● Brief
Exactly as written, set down each line of the data below except its pictures.

(Beginning of Provided entries)

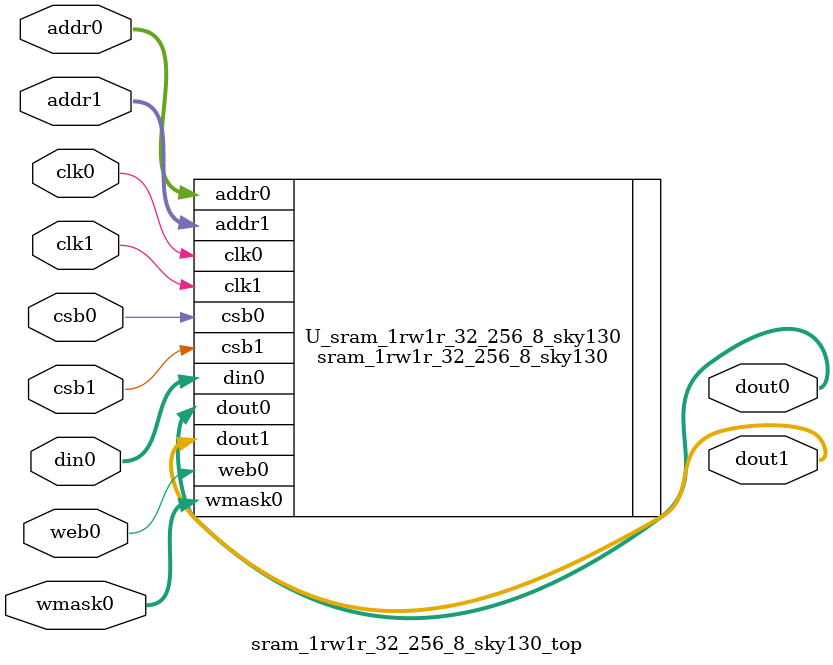
<source format=v>

module sram_1rw1r_32_256_8_sky130_top(
// Port 0: RW
    clk0,csb0,web0,wmask0,addr0,din0,dout0,
// Port 1: R
    clk1,csb1,addr1,dout1
  );

  parameter NUM_WMASKS = 4 ;
  parameter DATA_WIDTH = 32 ;
  parameter ADDR_WIDTH = 8 ;
  parameter RAM_DEPTH = 1 << ADDR_WIDTH;
  // FIXME: This delay is arbitrary.
  parameter DELAY = 3 ;

  input  clk0; // clock
  input   csb0; // active low chip select
  input  web0; // active low write control
  input [NUM_WMASKS-1:0]   wmask0; // write mask
  input [ADDR_WIDTH-1:0]  addr0;
  input [DATA_WIDTH-1:0]  din0;
  output [DATA_WIDTH-1:0] dout0;
  input  clk1; // clock
  input   csb1; // active low chip select
  input [ADDR_WIDTH-1:0]  addr1;
  output [DATA_WIDTH-1:0] dout1;


sram_1rw1r_32_256_8_sky130 U_sram_1rw1r_32_256_8_sky130 (.clk0(clk0) ,.csb0(csb0) ,.web0(web0) ,.wmask0(wmask0) ,.addr0(addr0) ,.din0(din0) ,.dout0(dout0) ,.clk1(clk1) ,.csb1(csb1) ,.addr1(addr1) ,.dout1(dout1) );




endmodule

</source>
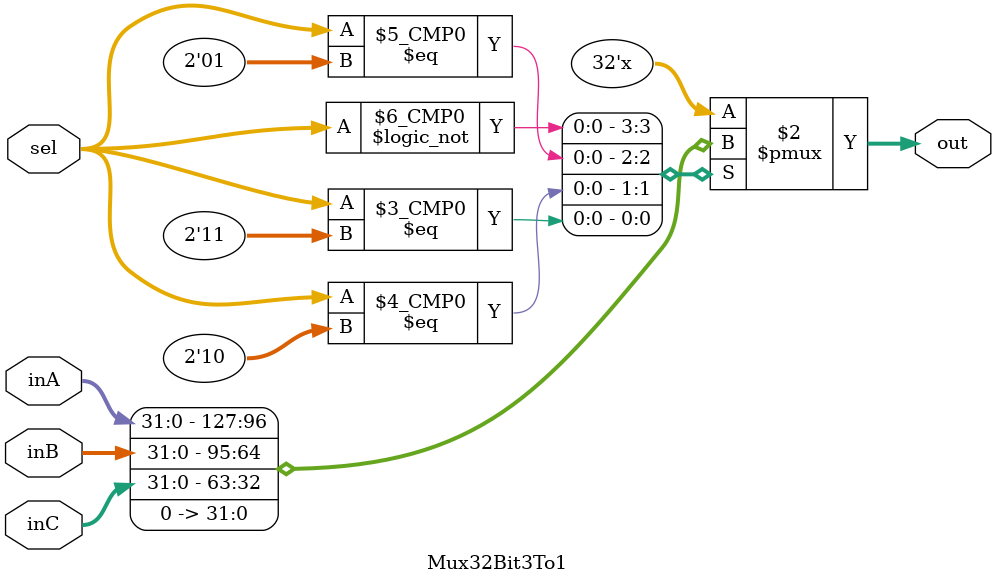
<source format=v>
`timescale 1ns / 1ps

module Mux32Bit3To1(out, inA, inB, inC, sel);

    output reg [31:0] out;
    
    input [31:0] inA;
    input [31:0] inB;
    input [31:0] inC;
    input [1:0] sel;

    always @(*) begin
        case(sel)
            2'b00: out <= inA;
            2'b01: out <= inB;
            2'b10: out <= inC;
            2'b11: out <= 32'b0;
        endcase
    end

endmodule
</source>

(End of Provided entries)

● Exercise result
<source format=v>

module sram_1rw1r_32_256_8_sky130_top(
// Port 0: RW
    clk0,csb0,web0,wmask0,addr0,din0,dout0,
// Port 1: R
    clk1,csb1,addr1,dout1
  );

  parameter NUM_WMASKS = 4 ;
  parameter DATA_WIDTH = 32 ;
  parameter ADDR_WIDTH = 8 ;
  parameter RAM_DEPTH = 1 << ADDR_WIDTH;
  // FIXME: This delay is arbitrary.
  parameter DELAY = 3 ;

  input  clk0; // clock
  input   csb0; // active low chip select
  input  web0; // active low write control
  input [NUM_WMASKS-1:0]   wmask0; // write mask
  input [ADDR_WIDTH-1:0]  addr0;
  input [DATA_WIDTH-1:0]  din0;
  output [DATA_WIDTH-1:0] dout0;
  input  clk1; // clock
  input   csb1; // active low chip select
  input [ADDR_WIDTH-1:0]  addr1;
  output [DATA_WIDTH-1:0] dout1;


sram_1rw1r_32_256_8_sky130 U_sram_1rw1r_32_256_8_sky130 (.clk0(clk0) ,.csb0(csb0) ,.web0(web0) ,.wmask0(wmask0) ,.addr0(addr0) ,.din0(din0) ,.dout0(dout0) ,.clk1(clk1) ,.csb1(csb1) ,.addr1(addr1) ,.dout1(dout1) );




endmodule

</source>
<source format=v>
`timescale 1ns / 1ps

module Mux32Bit3To1(out, inA, inB, inC, sel);

    output reg [31:0] out;
    
    input [31:0] inA;
    input [31:0] inB;
    input [31:0] inC;
    input [1:0] sel;

    always @(*) begin
        case(sel)
            2'b00: out <= inA;
            2'b01: out <= inB;
            2'b10: out <= inC;
            2'b11: out <= 32'b0;
        endcase
    end

endmodule
</source>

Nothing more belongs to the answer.